[Records shown Boundary: Start]
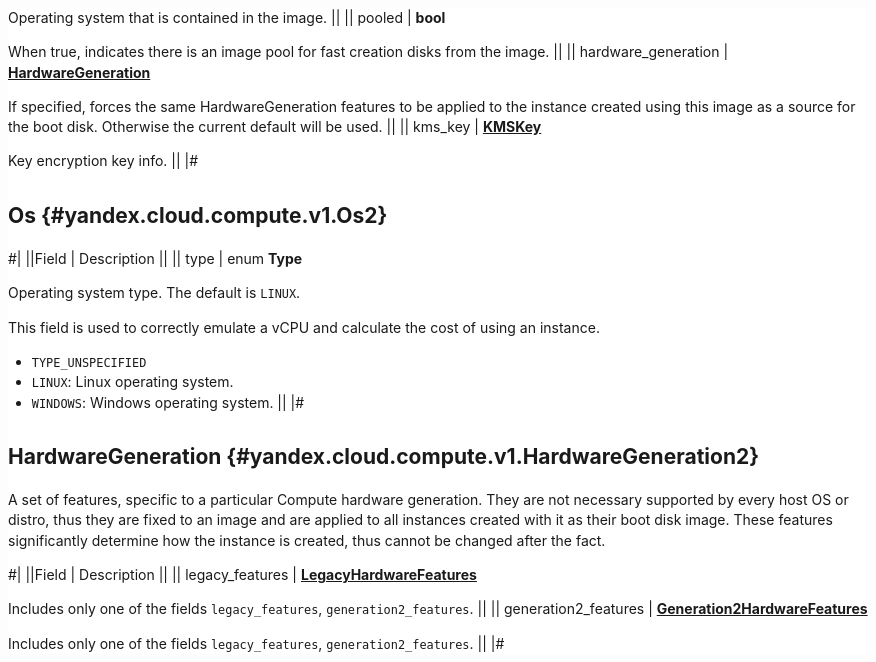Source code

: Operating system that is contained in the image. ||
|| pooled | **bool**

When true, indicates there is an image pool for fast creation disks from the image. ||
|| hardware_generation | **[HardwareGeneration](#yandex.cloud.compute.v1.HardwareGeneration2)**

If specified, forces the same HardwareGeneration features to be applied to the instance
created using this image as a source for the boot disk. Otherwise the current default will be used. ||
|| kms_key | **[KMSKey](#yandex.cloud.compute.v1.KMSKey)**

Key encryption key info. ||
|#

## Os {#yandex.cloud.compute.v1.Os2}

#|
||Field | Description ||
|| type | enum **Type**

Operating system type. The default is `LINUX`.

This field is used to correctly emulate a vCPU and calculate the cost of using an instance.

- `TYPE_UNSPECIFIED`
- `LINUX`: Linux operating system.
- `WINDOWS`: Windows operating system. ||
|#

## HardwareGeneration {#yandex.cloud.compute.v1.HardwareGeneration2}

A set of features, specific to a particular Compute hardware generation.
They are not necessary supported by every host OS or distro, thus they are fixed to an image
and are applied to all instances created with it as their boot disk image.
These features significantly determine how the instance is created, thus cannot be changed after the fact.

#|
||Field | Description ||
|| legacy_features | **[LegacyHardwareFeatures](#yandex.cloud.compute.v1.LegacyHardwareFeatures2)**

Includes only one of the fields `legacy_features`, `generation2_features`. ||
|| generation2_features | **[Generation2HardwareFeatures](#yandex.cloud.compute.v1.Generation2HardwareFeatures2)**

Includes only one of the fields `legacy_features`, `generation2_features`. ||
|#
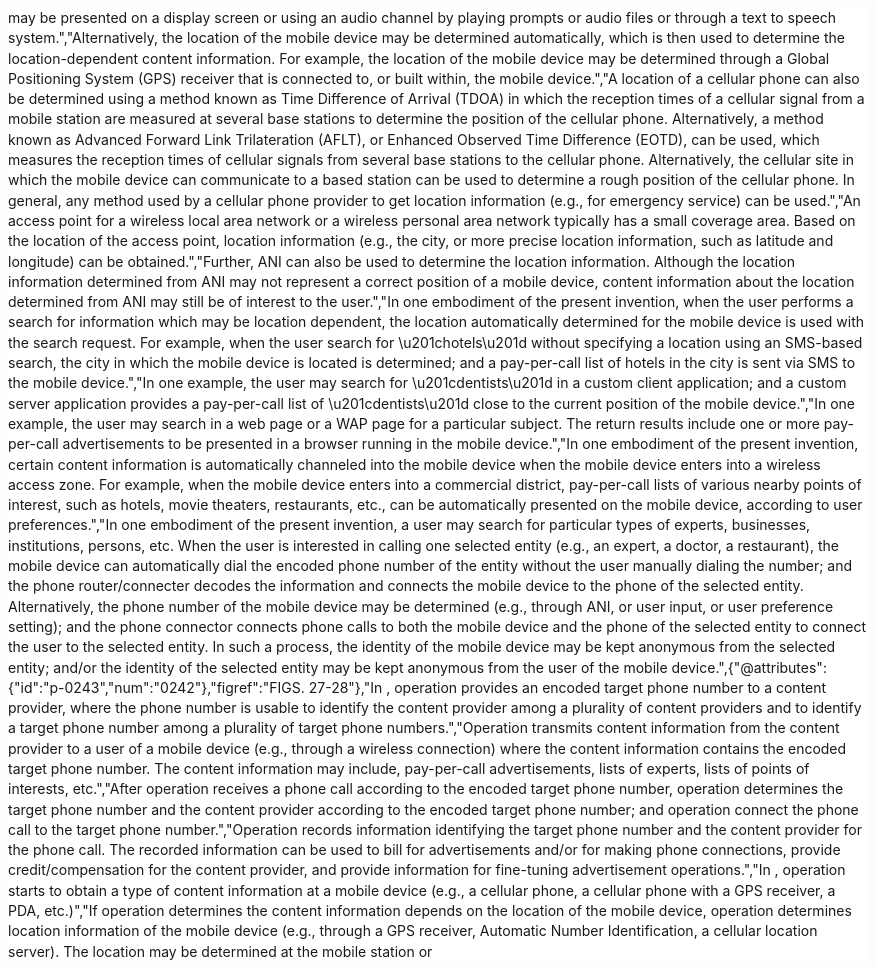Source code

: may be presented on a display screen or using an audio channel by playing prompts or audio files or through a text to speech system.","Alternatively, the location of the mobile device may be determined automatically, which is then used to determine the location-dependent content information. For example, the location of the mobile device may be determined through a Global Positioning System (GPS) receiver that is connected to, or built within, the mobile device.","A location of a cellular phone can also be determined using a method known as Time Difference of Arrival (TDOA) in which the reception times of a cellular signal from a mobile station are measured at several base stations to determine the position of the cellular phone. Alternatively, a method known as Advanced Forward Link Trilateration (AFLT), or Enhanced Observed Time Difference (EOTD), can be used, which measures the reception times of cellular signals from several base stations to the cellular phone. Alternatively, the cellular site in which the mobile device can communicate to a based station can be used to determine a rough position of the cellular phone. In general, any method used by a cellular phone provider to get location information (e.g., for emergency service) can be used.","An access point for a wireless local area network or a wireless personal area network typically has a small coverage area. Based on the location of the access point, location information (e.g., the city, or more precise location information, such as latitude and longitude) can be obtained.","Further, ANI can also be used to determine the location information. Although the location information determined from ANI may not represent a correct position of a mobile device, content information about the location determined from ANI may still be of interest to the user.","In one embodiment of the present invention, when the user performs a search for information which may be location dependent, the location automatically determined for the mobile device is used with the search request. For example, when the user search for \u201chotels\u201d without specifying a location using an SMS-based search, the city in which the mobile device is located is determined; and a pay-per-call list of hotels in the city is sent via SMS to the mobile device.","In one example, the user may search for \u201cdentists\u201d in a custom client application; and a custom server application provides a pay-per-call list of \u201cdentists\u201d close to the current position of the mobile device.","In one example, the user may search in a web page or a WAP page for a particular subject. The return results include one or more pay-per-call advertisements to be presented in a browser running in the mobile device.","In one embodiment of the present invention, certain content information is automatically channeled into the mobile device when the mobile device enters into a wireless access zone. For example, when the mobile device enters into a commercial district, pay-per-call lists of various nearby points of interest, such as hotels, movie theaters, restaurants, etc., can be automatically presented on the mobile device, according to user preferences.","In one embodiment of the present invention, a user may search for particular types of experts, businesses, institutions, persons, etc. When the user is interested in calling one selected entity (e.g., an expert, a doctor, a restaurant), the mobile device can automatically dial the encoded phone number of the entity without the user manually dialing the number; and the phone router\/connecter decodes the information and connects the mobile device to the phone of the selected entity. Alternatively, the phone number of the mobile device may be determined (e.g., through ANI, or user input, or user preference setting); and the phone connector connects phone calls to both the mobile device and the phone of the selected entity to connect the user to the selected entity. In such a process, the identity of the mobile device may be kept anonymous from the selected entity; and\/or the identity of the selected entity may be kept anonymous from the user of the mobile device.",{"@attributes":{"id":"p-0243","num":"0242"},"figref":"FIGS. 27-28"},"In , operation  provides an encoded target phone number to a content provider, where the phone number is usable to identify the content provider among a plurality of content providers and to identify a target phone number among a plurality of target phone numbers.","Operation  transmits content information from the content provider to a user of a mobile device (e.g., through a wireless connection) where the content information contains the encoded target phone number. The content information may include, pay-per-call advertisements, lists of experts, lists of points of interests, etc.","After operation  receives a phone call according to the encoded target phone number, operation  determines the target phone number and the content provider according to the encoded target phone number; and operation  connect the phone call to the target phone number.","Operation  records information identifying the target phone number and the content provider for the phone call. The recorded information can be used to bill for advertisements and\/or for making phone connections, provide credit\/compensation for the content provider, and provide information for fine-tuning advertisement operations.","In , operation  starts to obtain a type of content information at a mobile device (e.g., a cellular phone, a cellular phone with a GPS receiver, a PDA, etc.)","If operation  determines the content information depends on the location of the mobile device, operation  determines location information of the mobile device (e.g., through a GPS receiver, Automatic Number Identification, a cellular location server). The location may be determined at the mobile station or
[Records shown Boundary: End]
What is being asked -> Render every line of the entries above as a JSON array of strings, one string per line, with blank lines and the pictures left out.

Written answer ->
[
  "Source code",
  ": Operating system that is contained in the image. ||",
  "|| pooled | **bool**",
  "When true, indicates there is an image pool for fast creation disks from the image. ||",
  "|| hardware_generation | **[HardwareGeneration](#yandex.cloud.compute.v1.HardwareGeneration2)**",
  "If specified, forces the same HardwareGeneration features to be applied to the instance",
  "created using this image as a source for the boot disk. Otherwise the current default will be used. ||",
  "|| kms_key | **[KMSKey](#yandex.cloud.compute.v1.KMSKey)**",
  "Key encryption key info. ||",
  "|#",
  "## Os {#yandex.cloud.compute.v1.Os2}",
  "#|",
  "||Field | Description ||",
  "|| type | enum **Type**",
  "Operating system type. The default is `LINUX`.",
  "This field is used to correctly emulate a vCPU and calculate the cost of using an instance.",
  "- `TYPE_UNSPECIFIED`",
  "- `LINUX`: Linux operating system.",
  "- `WINDOWS`: Windows operating system. ||",
  "|#",
  "## HardwareGeneration {#yandex.cloud.compute.v1.HardwareGeneration2}",
  "A set of features, specific to a particular Compute hardware generation.",
  "They are not necessary supported by every host OS or distro, thus they are fixed to an image",
  "and are applied to all instances created with it as their boot disk image.",
  "These features significantly determine how the instance is created, thus cannot be changed after the fact.",
  "#|",
  "||Field | Description ||",
  "|| legacy_features | **[LegacyHardwareFeatures](#yandex.cloud.compute.v1.LegacyHardwareFeatures2)**",
  "Includes only one of the fields `legacy_features`, `generation2_features`. ||",
  "|| generation2_features | **[Generation2HardwareFeatures](#yandex.cloud.compute.v1.Generation2HardwareFeatures2)**",
  "Includes only one of the fields `legacy_features`, `generation2_features`. ||",
  "|#",
  "Source code",
  ": may be presented on a display screen or using an audio channel by playing prompts or audio files or through a text to speech system.\",\"Alternatively, the location of the mobile device may be determined automatically, which is then used to determine the location-dependent content information. For example, the location of the mobile device may be determined through a Global Positioning System (GPS) receiver that is connected to, or built within, the mobile device.\",\"A location of a cellular phone can also be determined using a method known as Time Difference of Arrival (TDOA) in which the reception times of a cellular signal from a mobile station are measured at several base stations to determine the position of the cellular phone. Alternatively, a method known as Advanced Forward Link Trilateration (AFLT), or Enhanced Observed Time Difference (EOTD), can be used, which measures the reception times of cellular signals from several base stations to the cellular phone. Alternatively, the cellular site in which the mobile device can communicate to a based station can be used to determine a rough position of the cellular phone. In general, any method used by a cellular phone provider to get location information (e.g., for emergency service) can be used.\",\"An access point for a wireless local area network or a wireless personal area network typically has a small coverage area. Based on the location of the access point, location information (e.g., the city, or more precise location information, such as latitude and longitude) can be obtained.\",\"Further, ANI can also be used to determine the location information. Although the location information determined from ANI may not represent a correct position of a mobile device, content information about the location determined from ANI may still be of interest to the user.\",\"In one embodiment of the present invention, when the user performs a search for information which may be location dependent, the location automatically determined for the mobile device is used with the search request. For example, when the user search for \\u201chotels\\u201d without specifying a location using an SMS-based search, the city in which the mobile device is located is determined; and a pay-per-call list of hotels in the city is sent via SMS to the mobile device.\",\"In one example, the user may search for \\u201cdentists\\u201d in a custom client application; and a custom server application provides a pay-per-call list of \\u201cdentists\\u201d close to the current position of the mobile device.\",\"In one example, the user may search in a web page or a WAP page for a particular subject. The return results include one or more pay-per-call advertisements to be presented in a browser running in the mobile device.\",\"In one embodiment of the present invention, certain content information is automatically channeled into the mobile device when the mobile device enters into a wireless access zone. For example, when the mobile device enters into a commercial district, pay-per-call lists of various nearby points of interest, such as hotels, movie theaters, restaurants, etc., can be automatically presented on the mobile device, according to user preferences.\",\"In one embodiment of the present invention, a user may search for particular types of experts, businesses, institutions, persons, etc. When the user is interested in calling one selected entity (e.g., an expert, a doctor, a restaurant), the mobile device can automatically dial the encoded phone number of the entity without the user manually dialing the number; and the phone router\\/connecter decodes the information and connects the mobile device to the phone of the selected entity. Alternatively, the phone number of the mobile device may be determined (e.g., through ANI, or user input, or user preference setting); and the phone connector connects phone calls to both the mobile device and the phone of the selected entity to connect the user to the selected entity. In such a process, the identity of the mobile device may be kept anonymous from the selected entity; and\\/or the identity of the selected entity may be kept anonymous from the user of the mobile device.\",{\"@attributes\":{\"id\":\"p-0243\",\"num\":\"0242\"},\"figref\":\"FIGS. 27-28\"},\"In , operation  provides an encoded target phone number to a content provider, where the phone number is usable to identify the content provider among a plurality of content providers and to identify a target phone number among a plurality of target phone numbers.\",\"Operation  transmits content information from the content provider to a user of a mobile device (e.g., through a wireless connection) where the content information contains the encoded target phone number. The content information may include, pay-per-call advertisements, lists of experts, lists of points of interests, etc.\",\"After operation  receives a phone call according to the encoded target phone number, operation  determines the target phone number and the content provider according to the encoded target phone number; and operation  connect the phone call to the target phone number.\",\"Operation  records information identifying the target phone number and the content provider for the phone call. The recorded information can be used to bill for advertisements and\\/or for making phone connections, provide credit\\/compensation for the content provider, and provide information for fine-tuning advertisement operations.\",\"In , operation  starts to obtain a type of content information at a mobile device (e.g., a cellular phone, a cellular phone with a GPS receiver, a PDA, etc.)\",\"If operation  determines the content information depends on the location of the mobile device, operation  determines location information of the mobile device (e.g., through a GPS receiver, Automatic Number Identification, a cellular location server). The location may be determined at the mobile station or"
]